**PASAJE:**
#####

Partiendo del Area Recreativa de Gibralberca, con sus centenarias encinas, donde también vemos álamos blancos y álamos negros, tomamos el camino que circula junto a especies colonizadoras propias del matorral mediterráneo, como el enebro de la miera, la retama y la aulaga. Más adelante, la presencia de espino albar nos indica buenas condiciones de humedad edáfica.
Llegando a la "Huerta del Moro", una superficie llana en la que se realizó una repoblación de pino resinero, y a lo largo del camino que la rodea, podemos apreciar la presencia de serbales, encinas, quejigos y arces de Montpellier, bajo los cuales se encuentran especies que requieren sombra como el musgo y trepadoras propias de bosques cerrados como la madreselva y la hiedra.

#####

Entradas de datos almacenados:
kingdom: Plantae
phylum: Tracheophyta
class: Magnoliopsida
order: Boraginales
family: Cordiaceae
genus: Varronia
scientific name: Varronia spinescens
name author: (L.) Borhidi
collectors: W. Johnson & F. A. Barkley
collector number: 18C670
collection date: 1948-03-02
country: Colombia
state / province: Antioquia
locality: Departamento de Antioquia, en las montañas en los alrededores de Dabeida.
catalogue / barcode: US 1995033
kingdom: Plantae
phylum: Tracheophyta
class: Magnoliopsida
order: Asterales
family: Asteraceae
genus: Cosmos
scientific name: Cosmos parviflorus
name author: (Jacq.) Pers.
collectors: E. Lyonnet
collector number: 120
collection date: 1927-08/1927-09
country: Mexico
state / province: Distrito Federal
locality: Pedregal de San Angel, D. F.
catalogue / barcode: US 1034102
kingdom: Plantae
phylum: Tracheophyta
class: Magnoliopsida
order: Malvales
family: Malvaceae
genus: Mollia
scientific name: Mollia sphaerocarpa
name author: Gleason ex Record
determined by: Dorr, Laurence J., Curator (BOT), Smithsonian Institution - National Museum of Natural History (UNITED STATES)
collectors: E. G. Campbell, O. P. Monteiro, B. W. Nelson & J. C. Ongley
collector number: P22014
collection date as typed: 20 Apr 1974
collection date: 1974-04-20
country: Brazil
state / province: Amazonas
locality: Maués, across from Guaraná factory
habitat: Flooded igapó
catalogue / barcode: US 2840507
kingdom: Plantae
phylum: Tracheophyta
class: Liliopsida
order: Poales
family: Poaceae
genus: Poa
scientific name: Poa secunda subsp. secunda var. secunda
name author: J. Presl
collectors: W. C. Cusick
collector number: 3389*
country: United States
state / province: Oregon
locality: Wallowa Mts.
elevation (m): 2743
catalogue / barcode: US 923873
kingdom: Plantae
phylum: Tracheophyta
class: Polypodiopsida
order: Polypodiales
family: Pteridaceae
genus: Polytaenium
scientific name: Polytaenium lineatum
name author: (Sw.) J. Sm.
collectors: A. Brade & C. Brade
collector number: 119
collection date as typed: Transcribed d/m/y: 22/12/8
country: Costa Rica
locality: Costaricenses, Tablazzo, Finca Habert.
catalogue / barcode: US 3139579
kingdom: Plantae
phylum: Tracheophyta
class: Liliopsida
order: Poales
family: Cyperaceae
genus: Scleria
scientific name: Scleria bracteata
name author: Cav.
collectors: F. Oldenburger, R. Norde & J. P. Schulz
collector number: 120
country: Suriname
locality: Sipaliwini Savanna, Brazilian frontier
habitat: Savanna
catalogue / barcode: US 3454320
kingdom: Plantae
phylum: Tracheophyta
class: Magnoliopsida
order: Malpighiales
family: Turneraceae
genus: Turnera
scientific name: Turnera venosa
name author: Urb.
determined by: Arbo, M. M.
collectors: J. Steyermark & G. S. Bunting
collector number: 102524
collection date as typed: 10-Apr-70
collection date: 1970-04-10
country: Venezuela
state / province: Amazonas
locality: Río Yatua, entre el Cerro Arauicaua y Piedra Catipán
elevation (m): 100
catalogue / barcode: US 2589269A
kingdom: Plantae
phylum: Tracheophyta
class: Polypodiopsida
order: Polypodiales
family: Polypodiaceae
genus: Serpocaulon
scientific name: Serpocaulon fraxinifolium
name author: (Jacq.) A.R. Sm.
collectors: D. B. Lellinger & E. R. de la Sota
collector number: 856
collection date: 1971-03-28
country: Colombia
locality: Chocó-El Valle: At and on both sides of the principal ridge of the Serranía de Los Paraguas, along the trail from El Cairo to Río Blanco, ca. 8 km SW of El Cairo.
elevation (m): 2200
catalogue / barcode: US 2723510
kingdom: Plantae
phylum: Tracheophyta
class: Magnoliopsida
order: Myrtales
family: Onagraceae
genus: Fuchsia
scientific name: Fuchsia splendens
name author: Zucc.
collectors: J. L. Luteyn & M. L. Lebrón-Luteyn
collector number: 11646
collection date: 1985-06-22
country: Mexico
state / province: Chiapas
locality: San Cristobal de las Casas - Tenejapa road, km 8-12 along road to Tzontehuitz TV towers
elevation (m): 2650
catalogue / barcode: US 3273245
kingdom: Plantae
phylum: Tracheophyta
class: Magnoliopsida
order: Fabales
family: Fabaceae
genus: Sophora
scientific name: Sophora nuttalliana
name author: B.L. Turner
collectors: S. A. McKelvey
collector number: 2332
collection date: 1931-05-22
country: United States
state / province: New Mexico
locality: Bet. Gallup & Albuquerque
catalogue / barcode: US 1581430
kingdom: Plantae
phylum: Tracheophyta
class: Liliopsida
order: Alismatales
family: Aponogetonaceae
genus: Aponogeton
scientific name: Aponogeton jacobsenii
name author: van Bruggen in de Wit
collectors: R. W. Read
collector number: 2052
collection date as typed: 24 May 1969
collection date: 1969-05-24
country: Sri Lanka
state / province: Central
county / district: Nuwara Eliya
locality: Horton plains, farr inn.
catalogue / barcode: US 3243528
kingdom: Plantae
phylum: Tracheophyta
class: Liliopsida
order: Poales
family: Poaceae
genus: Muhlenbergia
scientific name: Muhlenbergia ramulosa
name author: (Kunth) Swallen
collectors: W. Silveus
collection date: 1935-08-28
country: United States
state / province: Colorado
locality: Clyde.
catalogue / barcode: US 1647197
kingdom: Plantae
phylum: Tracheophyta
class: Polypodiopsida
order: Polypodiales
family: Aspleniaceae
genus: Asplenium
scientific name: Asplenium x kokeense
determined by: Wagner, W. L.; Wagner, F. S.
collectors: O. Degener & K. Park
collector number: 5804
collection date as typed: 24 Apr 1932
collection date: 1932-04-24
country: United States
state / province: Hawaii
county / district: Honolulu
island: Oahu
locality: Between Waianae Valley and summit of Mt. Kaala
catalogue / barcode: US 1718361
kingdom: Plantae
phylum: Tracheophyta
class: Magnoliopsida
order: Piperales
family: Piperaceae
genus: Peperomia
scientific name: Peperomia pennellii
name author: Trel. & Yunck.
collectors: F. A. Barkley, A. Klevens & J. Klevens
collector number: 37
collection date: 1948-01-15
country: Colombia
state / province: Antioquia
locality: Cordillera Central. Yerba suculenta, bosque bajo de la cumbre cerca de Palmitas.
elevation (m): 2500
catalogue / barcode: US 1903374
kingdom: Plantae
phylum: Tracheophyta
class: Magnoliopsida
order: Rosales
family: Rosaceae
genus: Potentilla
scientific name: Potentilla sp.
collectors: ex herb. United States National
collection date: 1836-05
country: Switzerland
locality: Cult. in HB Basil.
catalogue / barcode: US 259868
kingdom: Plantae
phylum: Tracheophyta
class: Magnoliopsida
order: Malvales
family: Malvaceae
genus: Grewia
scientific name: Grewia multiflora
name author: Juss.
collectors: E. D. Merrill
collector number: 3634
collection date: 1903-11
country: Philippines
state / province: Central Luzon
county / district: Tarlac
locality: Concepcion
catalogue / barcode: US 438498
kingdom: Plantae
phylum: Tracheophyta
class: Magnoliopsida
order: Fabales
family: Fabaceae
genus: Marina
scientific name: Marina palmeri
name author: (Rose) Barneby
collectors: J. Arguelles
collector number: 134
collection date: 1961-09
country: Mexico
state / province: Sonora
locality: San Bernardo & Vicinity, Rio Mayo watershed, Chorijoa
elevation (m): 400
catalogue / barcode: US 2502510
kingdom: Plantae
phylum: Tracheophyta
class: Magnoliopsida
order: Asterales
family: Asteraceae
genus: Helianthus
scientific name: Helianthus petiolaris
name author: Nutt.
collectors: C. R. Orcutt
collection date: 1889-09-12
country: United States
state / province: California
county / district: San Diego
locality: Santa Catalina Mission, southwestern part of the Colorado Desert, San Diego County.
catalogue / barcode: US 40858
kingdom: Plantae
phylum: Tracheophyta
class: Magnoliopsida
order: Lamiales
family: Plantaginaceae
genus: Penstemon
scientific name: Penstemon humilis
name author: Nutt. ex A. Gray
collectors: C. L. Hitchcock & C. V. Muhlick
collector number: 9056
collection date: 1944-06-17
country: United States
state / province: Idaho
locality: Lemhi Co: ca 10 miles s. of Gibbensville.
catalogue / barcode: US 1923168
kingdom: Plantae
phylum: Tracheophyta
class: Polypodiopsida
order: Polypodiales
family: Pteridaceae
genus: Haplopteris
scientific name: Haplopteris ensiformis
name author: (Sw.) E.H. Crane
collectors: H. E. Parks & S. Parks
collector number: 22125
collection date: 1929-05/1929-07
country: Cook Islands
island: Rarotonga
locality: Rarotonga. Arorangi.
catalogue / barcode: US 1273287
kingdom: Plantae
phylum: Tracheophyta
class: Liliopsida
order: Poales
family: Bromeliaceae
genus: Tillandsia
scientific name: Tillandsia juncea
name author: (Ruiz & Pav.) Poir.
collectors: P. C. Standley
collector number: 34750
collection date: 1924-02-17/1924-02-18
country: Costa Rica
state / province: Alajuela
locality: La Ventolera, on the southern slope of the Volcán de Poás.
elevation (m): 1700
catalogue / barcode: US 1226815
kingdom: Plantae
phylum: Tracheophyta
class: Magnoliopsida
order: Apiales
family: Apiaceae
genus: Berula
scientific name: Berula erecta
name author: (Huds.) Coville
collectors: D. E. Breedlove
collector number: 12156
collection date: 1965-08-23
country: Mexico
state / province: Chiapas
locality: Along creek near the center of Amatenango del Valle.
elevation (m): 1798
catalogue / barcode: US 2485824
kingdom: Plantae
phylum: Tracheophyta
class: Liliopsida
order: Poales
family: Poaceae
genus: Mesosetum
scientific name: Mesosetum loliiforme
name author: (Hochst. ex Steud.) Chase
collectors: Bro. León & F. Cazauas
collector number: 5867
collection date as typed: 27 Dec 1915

#####

Indique si cada afirmación concuerda con el pasaje sobre el camino desde Gibralberca y responda sí o no, citando literalmente las palabras del pasaje que lo deciden: (a) En el área recreativa de partida hay encinas centenarias. (b) En la "Huerta del Moro" se hizo una repoblación de pino carrasco. (c) El espino albar señala buenas condiciones de humedad del suelo.

**TAREA RESUELTA:**
(a) Sí: "con sus centenarias encinas".
(b) No: "se realizó una repoblación de pino resinero".
(c) Sí: "la presencia de espino albar nos indica buenas condiciones de humedad edáfica".